Divisibility

Divisibility is the ability of one number to be divided by another number without leaving a remainder. This concept is important in understanding the properties of numbers and is used extensively in arithmetic and algebra.

Divisibility Rules

There are specific rules that can help determine if a number is divisible by another number.

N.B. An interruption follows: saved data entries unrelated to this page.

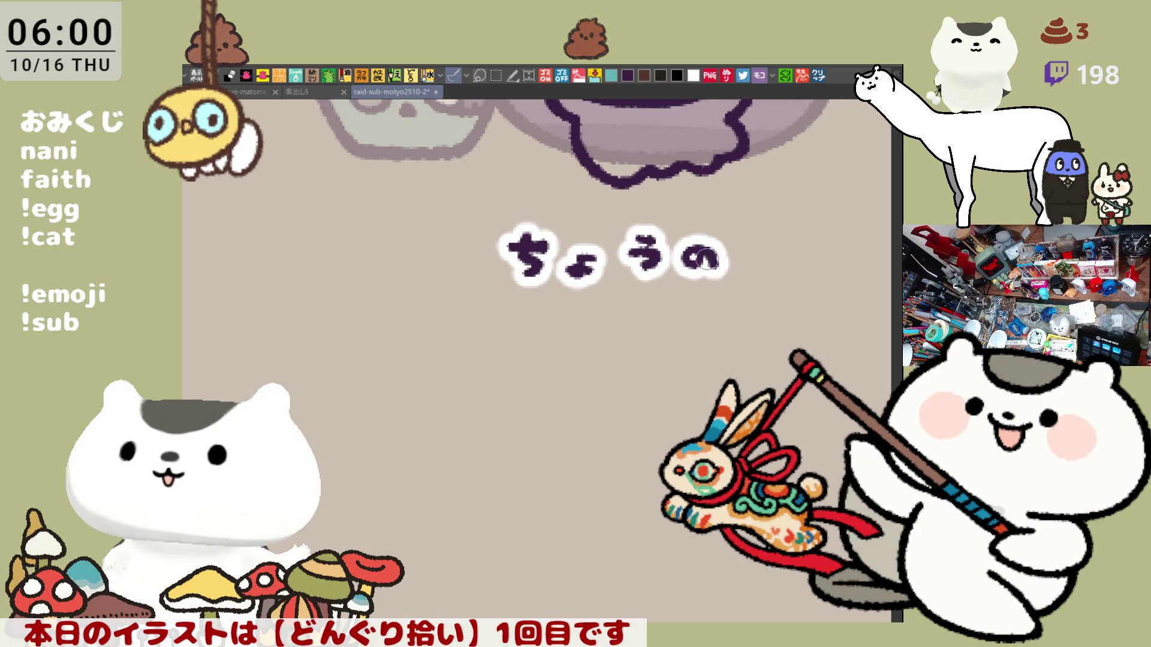
pyautogui.moveTo(744, 356)
pyautogui.mouseDown()
pyautogui.moveTo(609, 311)
pyautogui.moveTo(406, 388)
pyautogui.mouseUp()
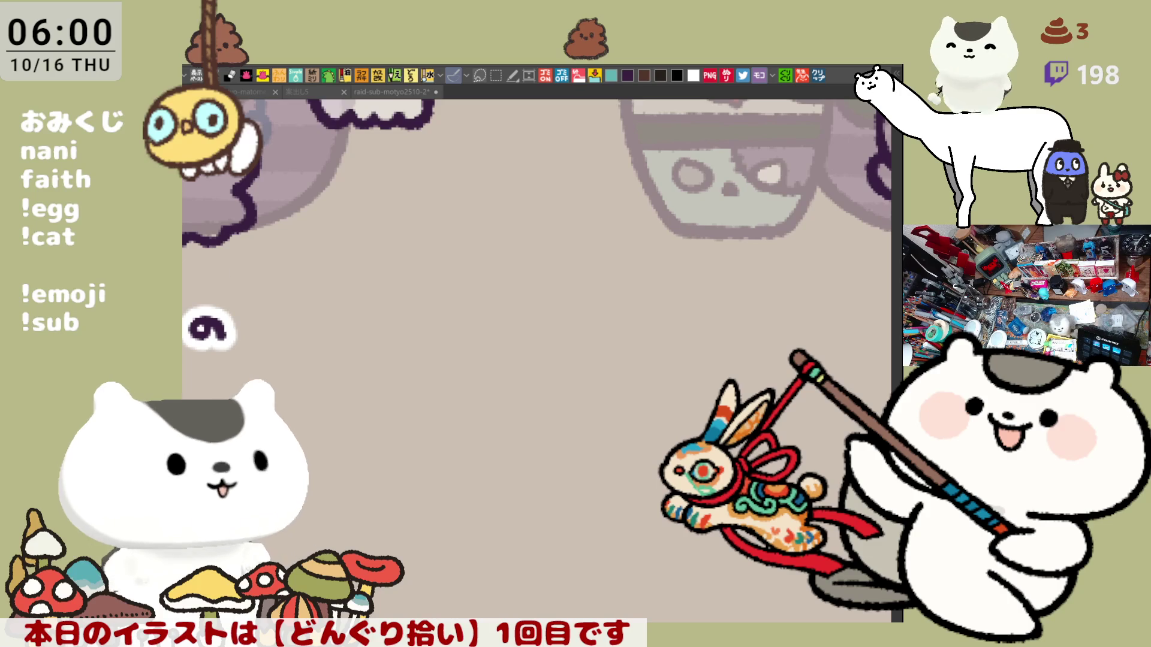
pyautogui.moveTo(701, 336)
pyautogui.mouseDown()
pyautogui.moveTo(430, 306)
pyautogui.moveTo(437, 315)
pyautogui.moveTo(464, 292)
pyautogui.moveTo(477, 300)
pyautogui.moveTo(470, 290)
pyautogui.moveTo(526, 305)
pyautogui.moveTo(574, 289)
pyautogui.moveTo(560, 321)
pyautogui.moveTo(631, 289)
pyautogui.moveTo(628, 309)
pyautogui.mouseUp()
# - Add さん and letter the next katakana with its voicing marks and small dots
pyautogui.moveTo(604, 313)
pyautogui.mouseDown()
pyautogui.moveTo(627, 327)
pyautogui.moveTo(667, 308)
pyautogui.mouseUp()
pyautogui.hscroll(3, 667, 308)
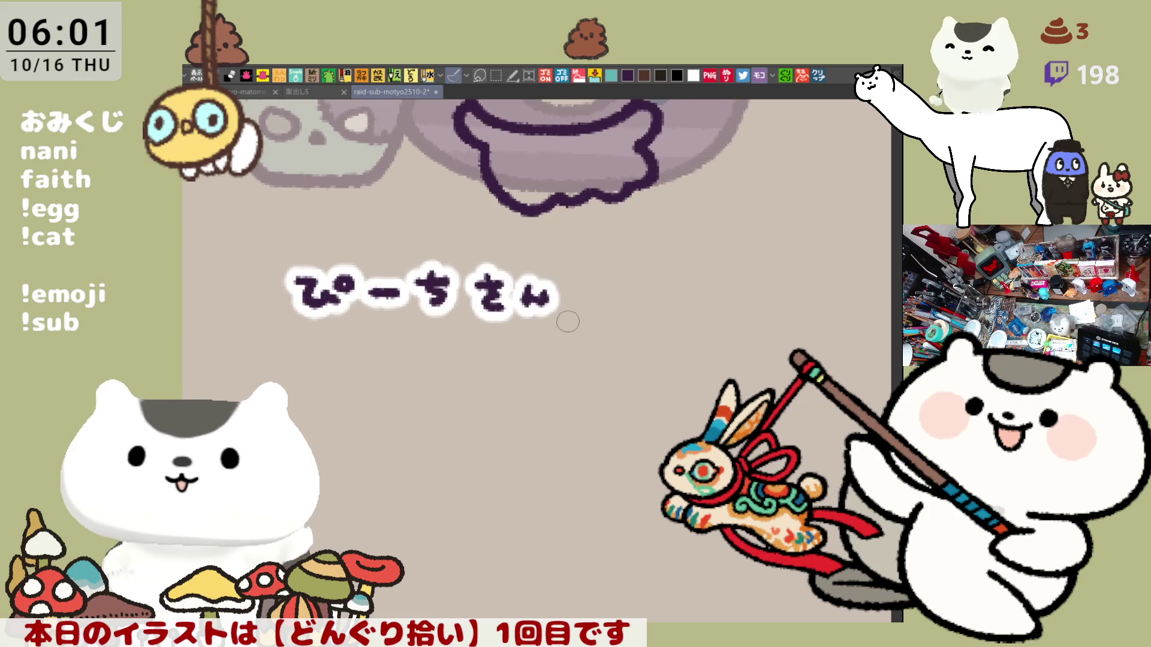
pyautogui.moveTo(580, 265); pyautogui.dragTo(583, 307)
pyautogui.moveTo(587, 285)
pyautogui.mouseDown()
pyautogui.moveTo(599, 293)
pyautogui.moveTo(605, 275)
pyautogui.mouseUp()
pyautogui.moveTo(607, 265)
pyautogui.mouseDown()
pyautogui.moveTo(577, 288)
pyautogui.moveTo(590, 289)
pyautogui.mouseUp()
pyautogui.press('ctrl+z')
pyautogui.press('ctrl+z')
pyautogui.press('ctrl+z')
pyautogui.moveTo(587, 267); pyautogui.dragTo(627, 308)
pyautogui.click(618, 292)
pyautogui.click(627, 294)
pyautogui.click(634, 295)
# - Redraw and finish the last two katakana of the supporter's name
pyautogui.moveTo(658, 271)
pyautogui.mouseDown()
pyautogui.moveTo(659, 306)
pyautogui.moveTo(714, 274)
pyautogui.moveTo(690, 307)
pyautogui.mouseUp()
pyautogui.press('ctrl+z')
pyautogui.press('ctrl+z')
pyautogui.moveTo(729, 264)
pyautogui.mouseDown()
pyautogui.moveTo(719, 303)
pyautogui.moveTo(756, 303)
pyautogui.mouseUp()
pyautogui.moveTo(743, 287); pyautogui.dragTo(747, 293)
pyautogui.press('ctrl+z')
pyautogui.press('ctrl+z')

Here are the most commonly used divisibility rules:

1. Divisibility by 2: A number is divisible by 2 if its last digit is even (0, 2, 4, 6, 8).
2. Divisibility by 3: A number is divisible by 3 if the sum of its digits is divisible by 3.
3. Divisibility by 4: A number is divisible by 4 if the number formed by its last two digits is divisible by 4.
4. Divisibility by 5: A number is divisible by 5 if its last digit is 0 or 5.
5. Divisibility by 6: A number is divisible by 6 if it is divisible by both 2 and 3.
6. Divisibility by 9: A number is divisible by 9 if the sum of its digits is divisible by 9.
7. Divisibility by 10: A number is divisible by 10 if its last digit is 0.

Practice Problems

Now that you understand the divisibility rules, let's practice with some problems:

1. Is 648 divisible by 3?
2. What is the smallest 3-digit number that is divisible by 9?
3. Which of the following numbers is divisible by 4: 362, 448, 521, 706?

Answers

1. Is 648 divisible by 3? Yes, because the sum of its digits (6 + 4 + 8) is 18, which is divisible by 3.
2. What is the smallest 3-digit number that is divisible by 9? The smallest 3-digit number divisible by 9 is 108.
3. Which of the following numbers is divisible by 4: 362, 448, 521, 706? The number 448 is divisible by 4 because the number formed by its last two digits (48) is divisible by 4.

Practice using these divisibility rules with various numbers to strengthen your understanding of this concept!